The report calls for a 90-day comment period, where stakeholders and interested parties are asked to comment on the report's environmental assessment of the project.
The Canadian government and other backers of the project welcome the report's conclusions. Alberta Premier Alison Redford called the report "an important step toward approval of a pipeline that will build our economic partnership with our friends in the U.S. and help foster North American energy security and independence."
The American Petroleum Institute CEO Jack Gerard declared the report had put environmental concerns to rest.
“Five years, five federal reviews, dozens of public meetings, over a million comments and one conclusion ─ the Keystone XL pipeline is safe for the environment,” said Gerard.
“This long-awaited project should now be swiftly approved. It’s time to put thousands of Americans to work," he added.

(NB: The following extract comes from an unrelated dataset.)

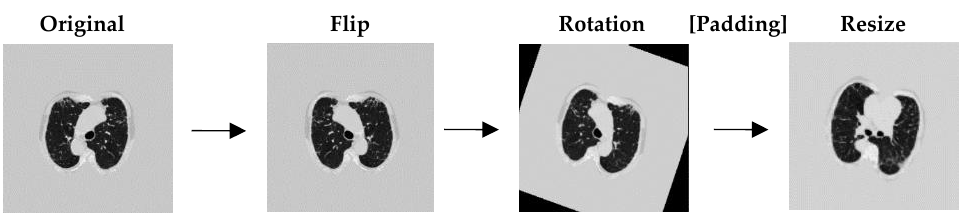
Figure 7. Data augmentation.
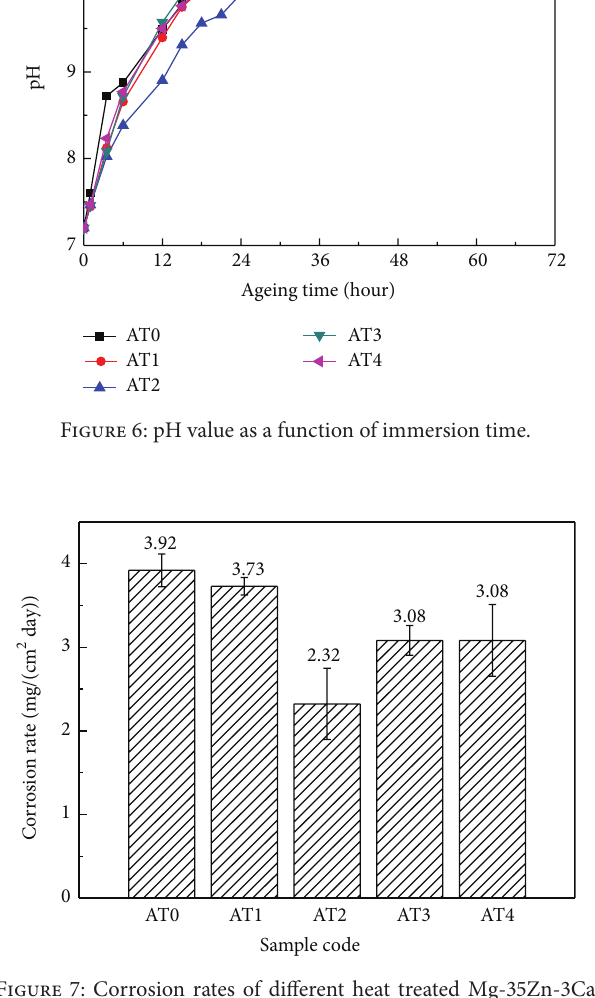
Figure 7: Corrosion rates of different heat treated Mg-35Zn-3Ca alloys after immersion in HBSS for 5 days.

But the pipeline's many opponents are already vowing to redouble their efforts to see that it's ultimately halted.
Tim Gray of Canadian group Environmental Defence said the U.S. should be dealing with carbon pollution rather than building pipelines.
"The bottom line is that it will never be easy to build a pipeline anywhere in North America. The opposition to the pipeline is strong in Canada too," Gray said.
Opposition mounting
There's already a lawsuit in Nebraska to prevent the governor from forcing landowners to allow the pipeline on their property. And there's a State Department internal investigation into conflict-of-interest allegations against contractors who worked on the report, but had also done past work for pipeline builder TransCanada Corp.

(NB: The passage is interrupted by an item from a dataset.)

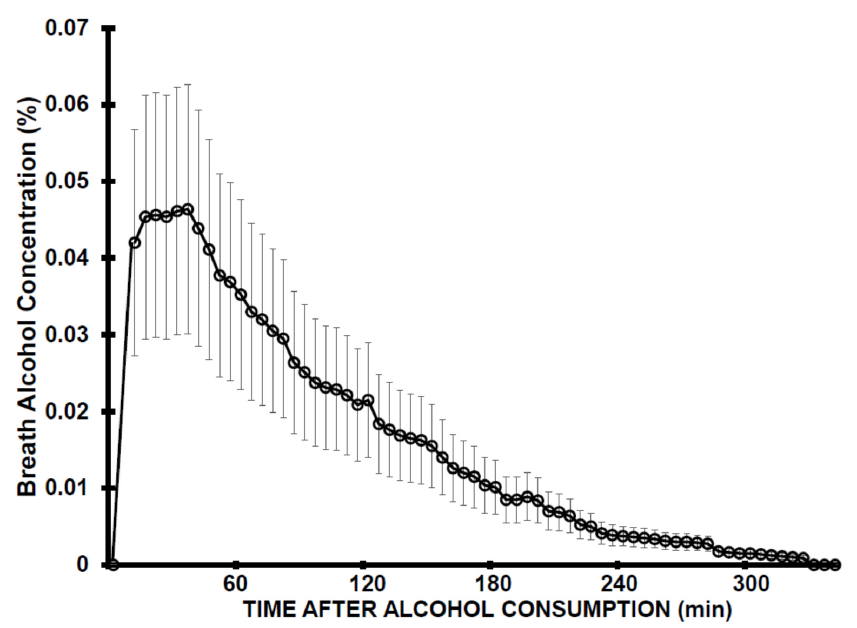
Figure 1. Breath alcohol concentration.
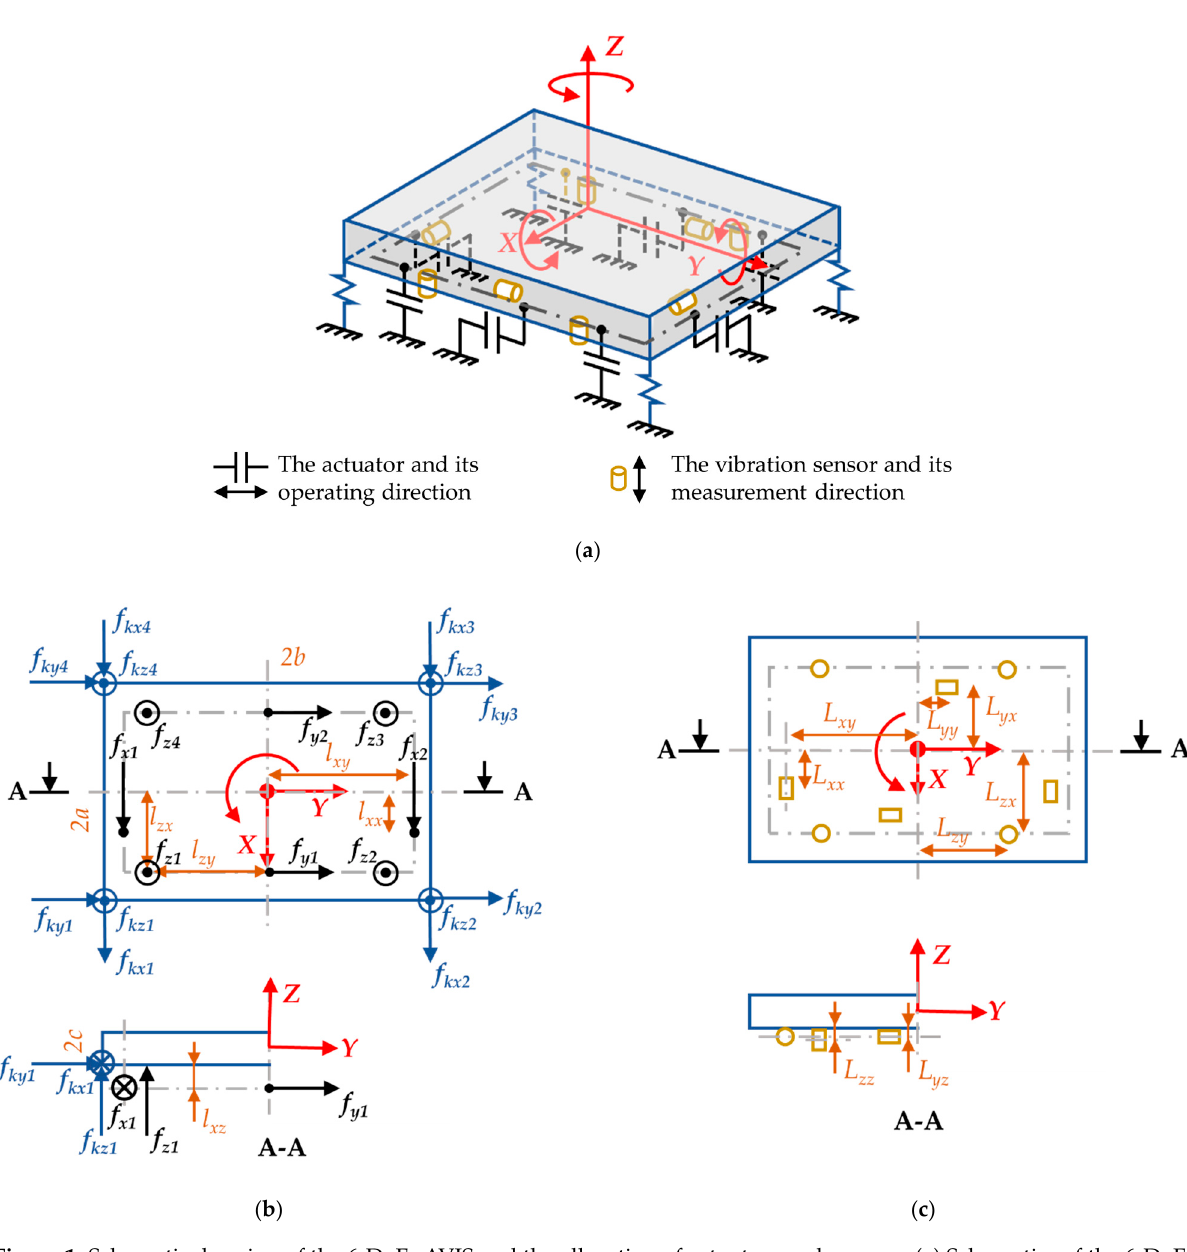
Figure 1. Schematic drawing of the 6-DoFs AVIS and the allocation of actuators and sensors. ( a ) Schematics of the 6-DoFs AVIS; ( b ) The AVIS’s orthogonal projection and allocation of spring forces and actuator’s forces; ( c ) The AVIS’s orthogonal projection and allocation of the vibration sensors.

Project opponents made it abundantly clear that they wouldn't be deterred.
"In addition to the fact that [the report authors] ignored the science, interagency criticism, basic economics of the industry and TransCanada's own recent admission that the pipeline is the key to opening up the tarsands, the fact that a foreign oil company and foreign government were given critical intelligence ahead of everyone else tells you all you need to know about how useless this [report] is," an adviser to billionaire Keystone opponent Tom Steyer told The Canadian Press on Friday.

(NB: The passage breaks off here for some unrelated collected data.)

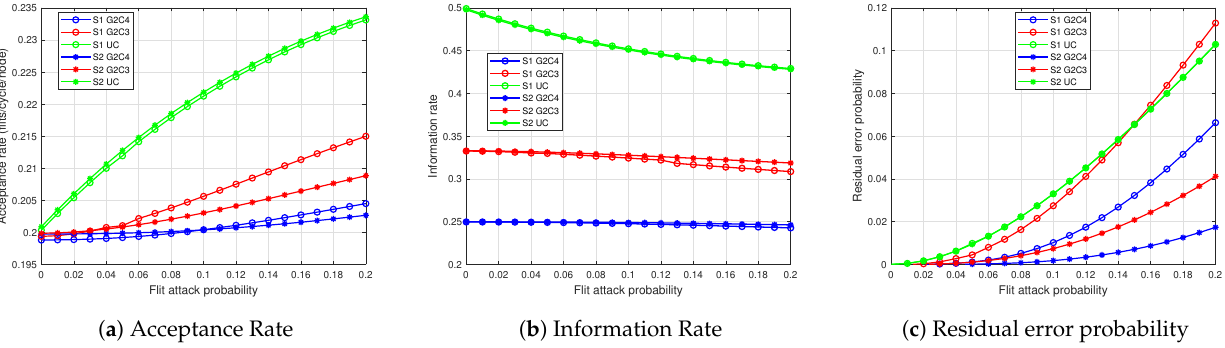
Figure A2. Simulation results for 8 × 8 2D mesh in scenario no modification, i.e., p a = p d .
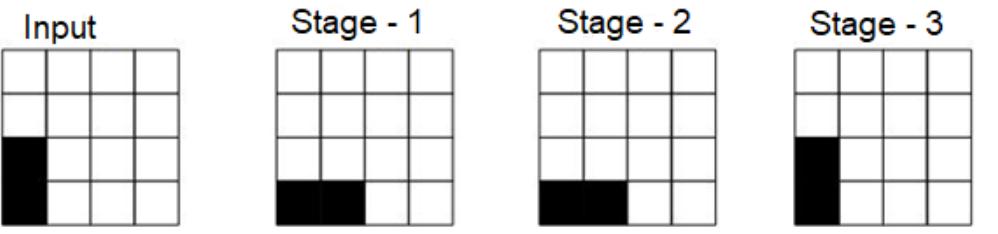
Figure 6. Conversion of the difference through three basic operations.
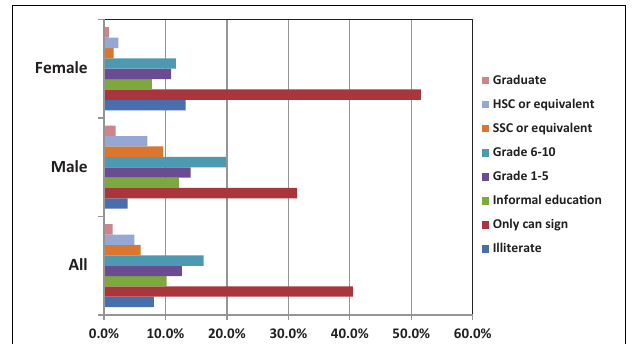
FIGURE 5 | Proportion of the respondents with respect to educational status.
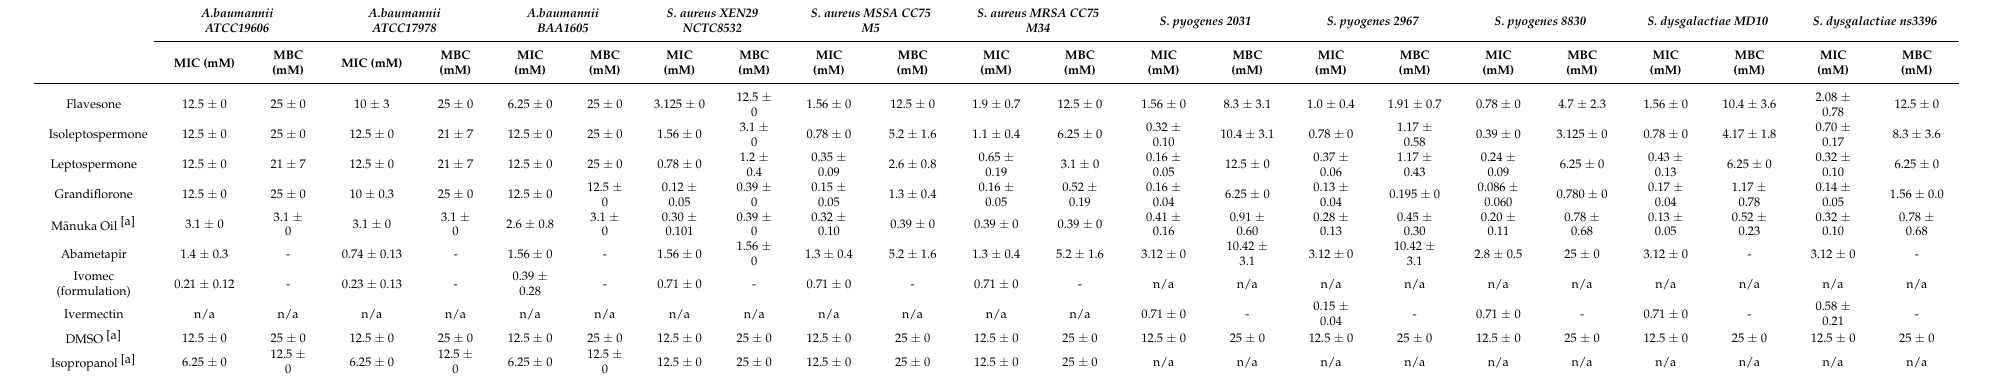
Table 2. MIC and MBC values for commercial m¯anuka oil, flavesone, leptospermone, isoleptospermone, grandiflorone, abametapir, ivermectin (topical formulation) and pure ivermectin against pathogenic bacterial strains, Acinetobacter baumannii , Staphylococcus aureus , Streptococcus pyogenes and Streptococcus dysgalactiae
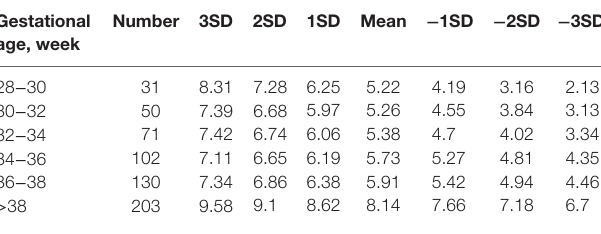
TaBle 2 | SD of penile circumference (PC) based on different gestational age of the study neonates. gestational age, week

Shares of TransCanada rose slightly on the news, just over one per cent in the minutes after the release of the report.
TransCanada CEO Russ Girling welcomed the decision, saying the pipeline capacity the company can sell in advance is all spoken for. TransCanada emphasized the enhanced security of the pipeline compared to shipping oil by rail, which many of its customers are doing.
"From a safety perspective, this will be the safest pipeline built to date in the U.S. From that perspective, this pipeline is in the national interest of the U.S," Girling said in a teleconference.
"Keystone XL has been shown time and time again to be the safest way to transport North American oil, to get oil to refineries in the Midwest and the Gulf Coast. It will have a minimal impact on the environment and it will not exacerbate environmental emissions," he said.